BRANO SCELTO =
______________________________
Oltretutto, la forma del racconto è personalissima e intima: il memoir, un viaggio a ritroso nel tempo e nel ricordo per rimettere insieme i pezzi di una storia che si è rotta, fare i conti con sé stesso e le proprie scelte per trovar quiete e infine star bene, super-io permettendo.
Il protagonista Sandro Torti, medico di molte battaglie e armistizi (vincitore perdente, verrebbe da dire), invia a una giornalista amica, di provata lealtà e competenza, un manoscritto (ancora un manoscritto, direbbe Eco: espediente collaudato e sempre efficace) che quella storia ripercorre e ricostruisce dai frantumi cui è ridotta. Ne faccia ciò che vuole, che è come dire: sei libera di pubblicarlo. Se non vuoi vivere diviso e soffrire, il privato diventi pubblico (parafrasando il buon Sigmund). Così sarà.
Storia di un sodalizio di lavoro e vita e amicizia che dura dai tempi dell’università, una comunione di intenti e progetti coraggiosi in campo professionale: diversi per slanci e pose e stanchezze e dubbi e irrequietezze e il modo stesso di gestire successi difficoltà acredini, ma così simili e solidali, trasparenti e rispecchiati come di qua e di là di un vetro illuminato dal sol dell’avvenire. Finché il sasso della realtà, la cruda realtà che resiste a ogni interpretazione, colpendo le porte bianche e svilendo il mestiere colpisce quell’immagine e rivela fra i due una differente idea del mondo e del possibile. Quel vetro è ragnato, gli sguardi più non s’incontrano. C’è chi è venuto a patti con l’ideale… e con i sogni. Ma salvando la baracca. Già, storia vecchia.
______________________________
PROVA TU =
Trascrivi dal brano sul memoir di Sandro Torti il passo che comincia con "Oltretutto, la forma" e prosegue fino a "Sigmund). Così sarà.". Le voci che seguono non hanno alcun legame con il brano.

(Voci dei dati archiviati)
______________________________
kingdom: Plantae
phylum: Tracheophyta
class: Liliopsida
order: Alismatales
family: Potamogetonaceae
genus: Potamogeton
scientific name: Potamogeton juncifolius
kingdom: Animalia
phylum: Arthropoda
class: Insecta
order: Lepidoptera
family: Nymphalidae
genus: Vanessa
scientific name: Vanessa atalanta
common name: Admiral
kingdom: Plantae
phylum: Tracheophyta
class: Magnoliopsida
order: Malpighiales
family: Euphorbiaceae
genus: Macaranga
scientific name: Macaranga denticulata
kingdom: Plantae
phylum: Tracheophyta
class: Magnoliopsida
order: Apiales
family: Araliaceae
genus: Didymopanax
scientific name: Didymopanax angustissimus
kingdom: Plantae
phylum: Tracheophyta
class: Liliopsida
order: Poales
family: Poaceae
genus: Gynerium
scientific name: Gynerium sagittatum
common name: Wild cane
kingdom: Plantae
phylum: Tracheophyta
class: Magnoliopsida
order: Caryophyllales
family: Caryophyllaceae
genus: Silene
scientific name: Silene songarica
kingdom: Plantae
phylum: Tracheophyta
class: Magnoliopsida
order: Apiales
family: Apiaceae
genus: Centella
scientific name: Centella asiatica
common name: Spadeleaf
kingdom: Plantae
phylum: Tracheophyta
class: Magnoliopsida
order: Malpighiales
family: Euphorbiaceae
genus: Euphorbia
______________________________
ESERCIZIO SVOLTO =
Oltretutto, la forma del racconto è personalissima e intima: il memoir, un viaggio a ritroso nel tempo e nel ricordo per rimettere insieme i pezzi di una storia che si è rotta, fare i conti con sé stesso e le proprie scelte per trovar quiete e infine star bene, super-io permettendo.
Il protagonista Sandro Torti, medico di molte battaglie e armistizi (vincitore perdente, verrebbe da dire), invia a una giornalista amica, di provata lealtà e competenza, un manoscritto (ancora un manoscritto, direbbe Eco: espediente collaudato e sempre efficace) che quella storia ripercorre e ricostruisce dai frantumi cui è ridotta. Ne faccia ciò che vuole, che è come dire: sei libera di pubblicarlo. Se non vuoi vivere diviso e soffrire, il privato diventi pubblico (parafrasando il buon Sigmund). Così sarà.